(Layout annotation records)
************

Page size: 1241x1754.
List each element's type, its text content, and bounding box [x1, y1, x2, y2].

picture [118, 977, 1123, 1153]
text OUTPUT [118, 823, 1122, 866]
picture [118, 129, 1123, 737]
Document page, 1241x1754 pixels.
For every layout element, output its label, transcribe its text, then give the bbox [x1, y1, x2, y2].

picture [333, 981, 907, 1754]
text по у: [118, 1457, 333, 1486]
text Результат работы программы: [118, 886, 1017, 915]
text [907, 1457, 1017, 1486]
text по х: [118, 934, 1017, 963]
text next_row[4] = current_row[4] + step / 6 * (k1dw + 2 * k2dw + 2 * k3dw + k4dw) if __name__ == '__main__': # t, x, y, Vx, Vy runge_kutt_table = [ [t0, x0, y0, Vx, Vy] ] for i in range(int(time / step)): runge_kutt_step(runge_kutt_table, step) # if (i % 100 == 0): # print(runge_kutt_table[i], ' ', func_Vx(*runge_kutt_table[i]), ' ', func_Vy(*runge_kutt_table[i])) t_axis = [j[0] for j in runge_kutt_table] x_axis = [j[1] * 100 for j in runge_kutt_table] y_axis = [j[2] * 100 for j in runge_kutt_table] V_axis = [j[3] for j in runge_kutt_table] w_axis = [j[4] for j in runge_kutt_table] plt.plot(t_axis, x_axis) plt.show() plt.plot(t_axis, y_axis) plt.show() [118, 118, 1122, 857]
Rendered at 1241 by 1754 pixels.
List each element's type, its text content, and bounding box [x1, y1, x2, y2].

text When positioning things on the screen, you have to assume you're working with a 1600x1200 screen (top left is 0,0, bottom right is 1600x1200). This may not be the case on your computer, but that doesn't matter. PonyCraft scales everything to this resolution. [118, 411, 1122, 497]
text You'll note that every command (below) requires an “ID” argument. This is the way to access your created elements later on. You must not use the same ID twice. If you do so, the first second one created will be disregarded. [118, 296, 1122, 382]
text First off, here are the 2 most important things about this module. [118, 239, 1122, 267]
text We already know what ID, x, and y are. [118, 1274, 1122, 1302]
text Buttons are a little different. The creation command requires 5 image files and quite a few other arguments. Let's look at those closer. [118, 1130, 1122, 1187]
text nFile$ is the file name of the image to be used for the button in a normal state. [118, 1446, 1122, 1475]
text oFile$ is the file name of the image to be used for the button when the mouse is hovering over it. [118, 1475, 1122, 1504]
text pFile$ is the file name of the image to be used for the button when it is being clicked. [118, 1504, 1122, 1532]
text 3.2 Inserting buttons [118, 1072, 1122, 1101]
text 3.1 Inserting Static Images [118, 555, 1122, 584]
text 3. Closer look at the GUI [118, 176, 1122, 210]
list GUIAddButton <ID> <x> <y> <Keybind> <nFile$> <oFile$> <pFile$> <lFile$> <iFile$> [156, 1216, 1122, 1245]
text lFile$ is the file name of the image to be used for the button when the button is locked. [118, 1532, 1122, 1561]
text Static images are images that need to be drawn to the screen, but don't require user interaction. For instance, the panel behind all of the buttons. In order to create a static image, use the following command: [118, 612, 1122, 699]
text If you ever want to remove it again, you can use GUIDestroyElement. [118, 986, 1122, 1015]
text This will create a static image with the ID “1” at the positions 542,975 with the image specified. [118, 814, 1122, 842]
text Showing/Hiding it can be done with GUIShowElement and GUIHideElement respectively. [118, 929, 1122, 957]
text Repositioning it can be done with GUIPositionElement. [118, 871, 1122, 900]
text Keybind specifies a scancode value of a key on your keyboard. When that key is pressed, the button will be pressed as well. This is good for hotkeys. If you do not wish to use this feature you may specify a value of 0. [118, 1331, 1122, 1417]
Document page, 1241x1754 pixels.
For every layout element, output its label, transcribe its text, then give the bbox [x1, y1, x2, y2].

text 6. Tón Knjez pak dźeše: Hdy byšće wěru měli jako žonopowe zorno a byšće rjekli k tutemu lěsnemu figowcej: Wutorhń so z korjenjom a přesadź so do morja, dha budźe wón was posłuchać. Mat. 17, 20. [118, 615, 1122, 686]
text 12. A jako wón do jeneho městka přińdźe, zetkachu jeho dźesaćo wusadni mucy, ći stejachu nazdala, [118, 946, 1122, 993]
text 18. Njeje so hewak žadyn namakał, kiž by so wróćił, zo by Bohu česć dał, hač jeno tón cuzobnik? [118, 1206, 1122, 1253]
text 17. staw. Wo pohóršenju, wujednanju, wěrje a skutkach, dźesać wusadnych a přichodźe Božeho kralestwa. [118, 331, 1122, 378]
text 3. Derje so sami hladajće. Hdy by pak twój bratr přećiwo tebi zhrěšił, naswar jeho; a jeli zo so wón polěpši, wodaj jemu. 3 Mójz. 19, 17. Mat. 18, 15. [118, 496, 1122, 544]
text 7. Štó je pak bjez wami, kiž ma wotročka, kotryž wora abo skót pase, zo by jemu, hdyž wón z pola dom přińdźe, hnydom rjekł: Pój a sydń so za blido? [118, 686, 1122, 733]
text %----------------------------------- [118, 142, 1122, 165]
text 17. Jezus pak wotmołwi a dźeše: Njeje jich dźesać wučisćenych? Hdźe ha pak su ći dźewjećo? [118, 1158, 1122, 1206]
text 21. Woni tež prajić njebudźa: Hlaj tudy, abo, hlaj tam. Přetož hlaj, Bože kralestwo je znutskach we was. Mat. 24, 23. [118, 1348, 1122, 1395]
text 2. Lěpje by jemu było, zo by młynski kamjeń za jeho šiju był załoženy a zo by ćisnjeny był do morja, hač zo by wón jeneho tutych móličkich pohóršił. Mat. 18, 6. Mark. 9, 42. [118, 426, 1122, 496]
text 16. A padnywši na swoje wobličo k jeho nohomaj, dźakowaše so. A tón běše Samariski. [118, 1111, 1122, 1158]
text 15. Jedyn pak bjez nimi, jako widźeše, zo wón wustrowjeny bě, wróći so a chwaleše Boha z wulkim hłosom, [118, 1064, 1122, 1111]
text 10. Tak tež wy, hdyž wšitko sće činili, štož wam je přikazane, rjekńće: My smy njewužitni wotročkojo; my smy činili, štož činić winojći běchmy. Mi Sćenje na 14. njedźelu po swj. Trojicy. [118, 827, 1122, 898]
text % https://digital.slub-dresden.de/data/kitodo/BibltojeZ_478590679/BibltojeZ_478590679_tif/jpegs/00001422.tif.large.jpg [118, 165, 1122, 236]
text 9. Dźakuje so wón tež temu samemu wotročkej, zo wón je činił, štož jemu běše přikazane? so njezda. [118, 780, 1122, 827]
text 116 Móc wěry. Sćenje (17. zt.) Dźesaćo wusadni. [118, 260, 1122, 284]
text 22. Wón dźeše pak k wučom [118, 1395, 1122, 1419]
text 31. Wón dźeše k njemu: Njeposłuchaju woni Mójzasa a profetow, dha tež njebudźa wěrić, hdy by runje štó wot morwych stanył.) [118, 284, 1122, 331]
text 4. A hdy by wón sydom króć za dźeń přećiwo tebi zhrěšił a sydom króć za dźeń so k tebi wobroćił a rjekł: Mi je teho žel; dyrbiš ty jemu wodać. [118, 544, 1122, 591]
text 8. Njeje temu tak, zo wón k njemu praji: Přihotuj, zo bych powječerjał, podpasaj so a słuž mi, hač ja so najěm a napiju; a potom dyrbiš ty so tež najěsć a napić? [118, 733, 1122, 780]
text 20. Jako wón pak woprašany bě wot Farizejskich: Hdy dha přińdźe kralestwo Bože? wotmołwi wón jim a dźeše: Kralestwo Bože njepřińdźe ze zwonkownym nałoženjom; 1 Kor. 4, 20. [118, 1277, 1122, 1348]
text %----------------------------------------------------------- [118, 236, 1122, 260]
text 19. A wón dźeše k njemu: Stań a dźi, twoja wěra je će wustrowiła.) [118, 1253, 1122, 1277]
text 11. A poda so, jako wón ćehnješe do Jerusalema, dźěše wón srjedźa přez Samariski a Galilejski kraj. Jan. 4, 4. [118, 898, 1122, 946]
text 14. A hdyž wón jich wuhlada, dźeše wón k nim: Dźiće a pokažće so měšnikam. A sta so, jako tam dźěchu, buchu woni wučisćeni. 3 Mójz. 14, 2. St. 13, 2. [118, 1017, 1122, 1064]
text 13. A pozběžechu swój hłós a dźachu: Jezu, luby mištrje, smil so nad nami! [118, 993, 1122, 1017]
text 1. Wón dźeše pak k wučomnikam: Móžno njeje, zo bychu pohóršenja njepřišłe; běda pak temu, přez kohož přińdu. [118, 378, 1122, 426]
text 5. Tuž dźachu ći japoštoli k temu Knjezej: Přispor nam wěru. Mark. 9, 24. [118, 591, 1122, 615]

************

Quote verbatim the lines of the records from the line containing "text 6. Tón" through the line containing "text 18. Njeje", including both of those lines.

text 6. Tón Knjez pak dźeše: Hdy byšće wěru měli jako žonopowe zorno a byšće rjekli k tutemu lěsnemu figowcej: Wutorhń so z korjenjom a přesadź so do morja, dha budźe wón was posłuchać. Mat. 17, 20. [118, 615, 1122, 686]
text 12. A jako wón do jeneho městka přińdźe, zetkachu jeho dźesaćo wusadni mucy, ći stejachu nazdala, [118, 946, 1122, 993]
text 18. Njeje so hewak žadyn namakał, kiž by so wróćił, zo by Bohu česć dał, hač jeno tón cuzobnik? [118, 1206, 1122, 1253]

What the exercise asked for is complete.